Mutual shaping
It’s easy to think of ourselves as masters of our tools, the sculptor in complete control of his chisel. But I think the relationship is one of mutual shaping, mutual conditioning.
I remember the distant past of like three years ago before everyone in the UX field had switched to Figma. You usually couldn’t just send a Sketch file to a developer or PM. This meant you have to have conscious stops in your work so you could export to Zeplin or InVision.
Unless something big came up, the design was done.
With Figma it’s entirely conceivable to make minor and not so minor design changes as a product is being developed.
Once up a time, you bought software on disks from a physical store. It had to be finished, tested, and polished before shipping because there was no easy way to update it. Now of course, development is never done and shipping buggy software is commonplace since you can update and deploy it with a single PR these days.

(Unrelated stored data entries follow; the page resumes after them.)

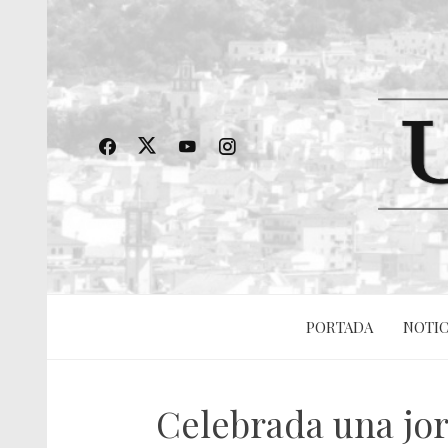
PORTADA
NOTIC
Celebrada una jo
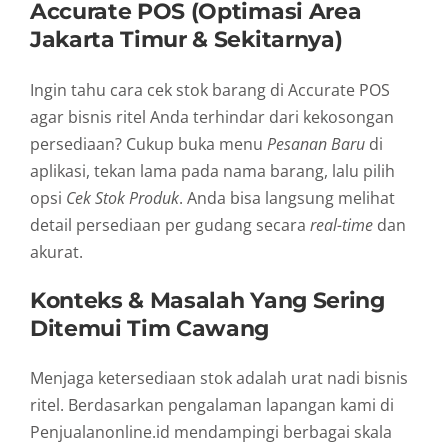
Accurate POS (Optimasi Area
Jakarta Timur & Sekitarnya)
Ingin tahu cara cek stok barang di Accurate POS
agar bisnis ritel Anda terhindar dari kekosongan
persediaan? Cukup buka menu
Pesanan Baru
di
aplikasi, tekan lama pada nama barang, lalu pilih
opsi
Cek Stok Produk
. Anda bisa langsung melihat
detail persediaan per gudang secara
real-time
dan
akurat.
Konteks & Masalah Yang Sering
Ditemui Tim Cawang
Menjaga ketersediaan stok adalah urat nadi bisnis
ritel. Berdasarkan pengalaman lapangan kami di
Penjualanonline.id mendampingi berbagai skala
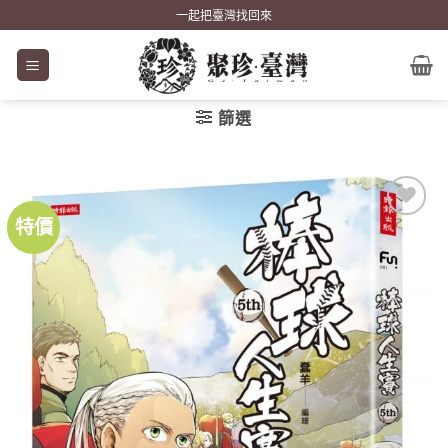
Skip
一起把臺灣找回來
to
content
篩選
特價
加到
關注
商品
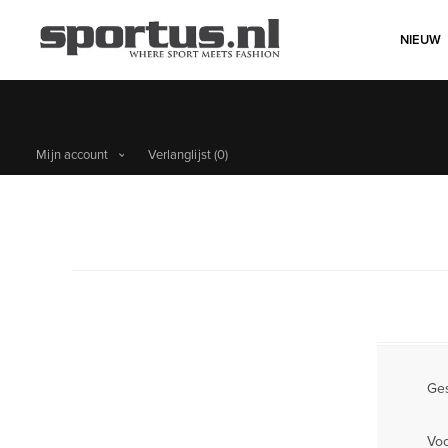
NIEUW
Mijn account
Verlanglijst
(0)
Ges
Vo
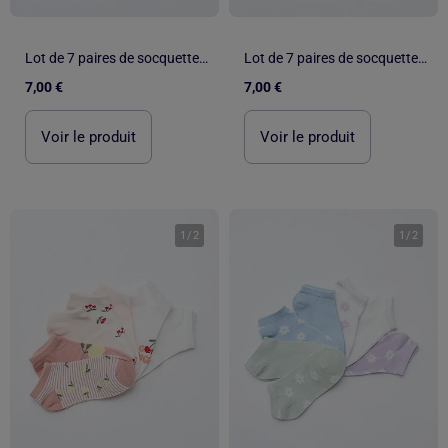
Lot de 7 paires de socquettes invisibles
Lot de 7 paires de socquettes invisibles
7,00 €
7,00 €
Voir le produit
Voir le produit
1
/
2
1
/
2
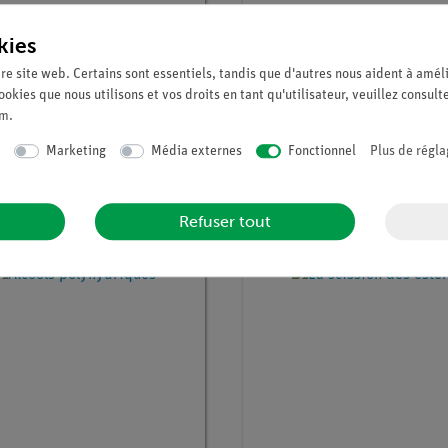
kies
re site web. Certains sont essentiels, tandis que d'autres nous aident à améli
ookies que nous utilisons et vos droits en tant qu'utilisateur, veuillez consult
um
.
° :
P7172000
Article n° :
P7173000
t de l'idoforme
Esters de l'acide acétique
Marketing
Média externes
Fonctionnel
Plus de régla
Refuser tout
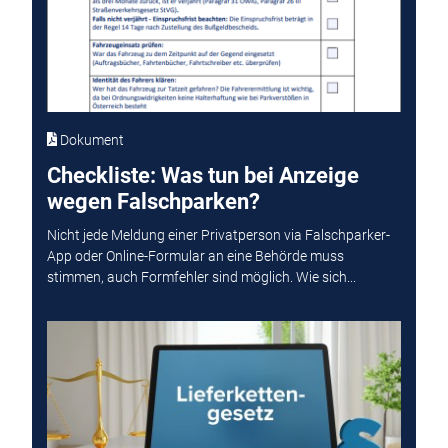
Dokument
Checkliste: Was tun bei Anzeige
wegen Falschparken?
Nicht jede Meldung einer Privatperson via Falschparker-
App oder Online-Formular an eine Behörde muss
stimmen, auch Formfehler sind möglich. Wie sich...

Not that the old days of floppy disks and Sketch were better, I still shudder at the thought of merge conflicts in design files in Abstract, but the blurry handoffs of designs and completed software aren’t the only way. We’ve been shaped by our tools as much as we’re using them to build things ourselves.
I’m not sure that just because we can throw everything in the cloud, have real-time interaction, and use a single application for everything, means that we should, in fact, do so.
I’d certainly work differently if after a certain day I couldn’t make any changes to the design files. And very different products would be deployed if you had to wait six months between updates.